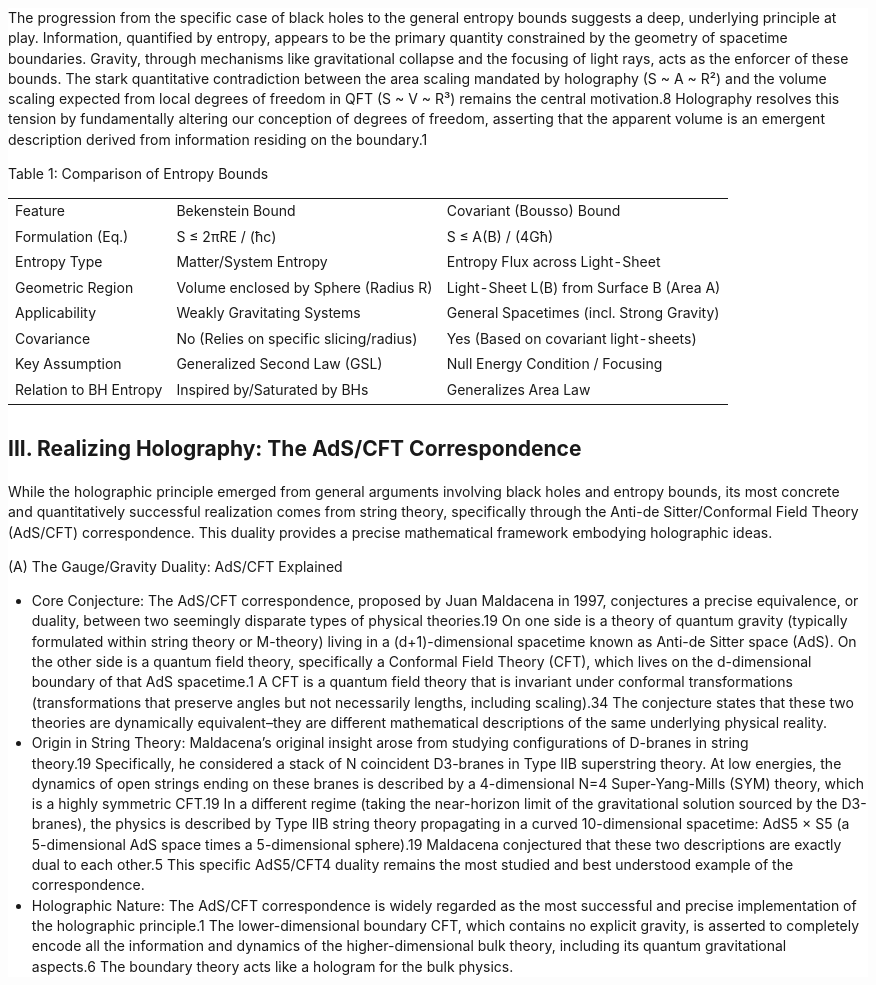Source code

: The progression from the specific case of black holes to the general entropy bounds suggests a deep, underlying principle at play. Information, quantified by entropy, appears to be the primary quantity constrained by the geometry of spacetime boundaries. Gravity, through mechanisms like gravitational collapse and the focusing of light rays, acts as the enforcer of these bounds. The stark quantitative contradiction between the area scaling mandated by holography (S ~ A ~ R²) and the volume scaling expected from local degrees of freedom in QFT (S ~ V ~ R³) remains the central motivation.8 Holography resolves this tension by fundamentally altering our conception of degrees of freedom, asserting that the apparent volume is an emergent description derived from information residing on the boundary.1

Table 1: Comparison of Entropy Bounds

|   |   |   |
|---|---|---|
|Feature|Bekenstein Bound|Covariant (Bousso) Bound|
|Formulation (Eq.)|S ≤ 2πRE / (ħc)|S ≤ A(B) / (4Għ)|
|Entropy Type|Matter/System Entropy|Entropy Flux across Light-Sheet|
|Geometric Region|Volume enclosed by Sphere (Radius R)|Light-Sheet L(B) from Surface B (Area A)|
|Applicability|Weakly Gravitating Systems|General Spacetimes (incl. Strong Gravity)|
|Covariance|No (Relies on specific slicing/radius)|Yes (Based on covariant light-sheets)|
|Key Assumption|Generalized Second Law (GSL)|Null Energy Condition / Focusing|
|Relation to BH Entropy|Inspired by/Saturated by BHs|Generalizes Area Law|

## III. Realizing Holography: The AdS/CFT Correspondence

While the holographic principle emerged from general arguments involving black holes and entropy bounds, its most concrete and quantitatively successful realization comes from string theory, specifically through the Anti-de Sitter/Conformal Field Theory (AdS/CFT) correspondence. This duality provides a precise mathematical framework embodying holographic ideas.

(A) The Gauge/Gravity Duality: AdS/CFT Explained

- Core Conjecture: The AdS/CFT correspondence, proposed by Juan Maldacena in 1997, conjectures a precise equivalence, or duality, between two seemingly disparate types of physical theories.19 On one side is a theory of quantum gravity (typically formulated within string theory or M-theory) living in a (d+1)-dimensional spacetime known as Anti-de Sitter space (AdS). On the other side is a quantum field theory, specifically a Conformal Field Theory (CFT), which lives on the d-dimensional boundary of that AdS spacetime.1 A CFT is a quantum field theory that is invariant under conformal transformations (transformations that preserve angles but not necessarily lengths, including scaling).34 The conjecture states that these two theories are dynamically equivalent–they are different mathematical descriptions of the same underlying physical reality.
- Origin in String Theory: Maldacena’s original insight arose from studying configurations of D-branes in string theory.19 Specifically, he considered a stack of N coincident D3-branes in Type IIB superstring theory. At low energies, the dynamics of open strings ending on these branes is described by a 4-dimensional N=4 Super-Yang-Mills (SYM) theory, which is a highly symmetric CFT.19 In a different regime (taking the near-horizon limit of the gravitational solution sourced by the D3-branes), the physics is described by Type IIB string theory propagating in a curved 10-dimensional spacetime: AdS5 × S5 (a 5-dimensional AdS space times a 5-dimensional sphere).19 Maldacena conjectured that these two descriptions are exactly dual to each other.5 This specific AdS5/CFT4 duality remains the most studied and best understood example of the correspondence.
- Holographic Nature: The AdS/CFT correspondence is widely regarded as the most successful and precise implementation of the holographic principle.1 The lower-dimensional boundary CFT, which contains no explicit gravity, is asserted to completely encode all the information and dynamics of the higher-dimensional bulk theory, including its quantum gravitational aspects.6 The boundary theory acts like a hologram for the bulk physics.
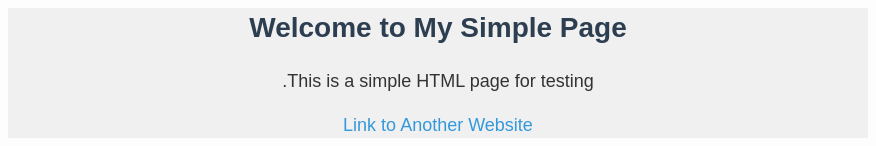 <!DOCTYPE html>
<html lang="en">
<head>
    <meta charset="UTF-8">
    <meta name="viewport" content="width=device-width, initial-scale=1.0">
    <title>shqdox</title>
    <style>
        body {
            font-family: Arial, sans-serif;
            direction: rtl;
            background-color: #f0f0f0;
            color: #333;
            text-align: center;
            padding: 50px;
        }
        h1 {
            color: #2c3e50;
        }
        p {
            font-size: 18px;
        }
        a {
            text-decoration: none;
            color: #3498db;
        }
    </style>
</head>
<body>
    <h1>Welcome to My Simple Page</h1>
    <p>This is a simple HTML page for testing.</p>
    <p><a href="https://www.example.com">Link to Another Website</a></p>
</body>
</html>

*What you should do:* Take each line above that holds the string "text" and copy it.

*Exercise answer:*
            text-align: center;
            text-decoration: none;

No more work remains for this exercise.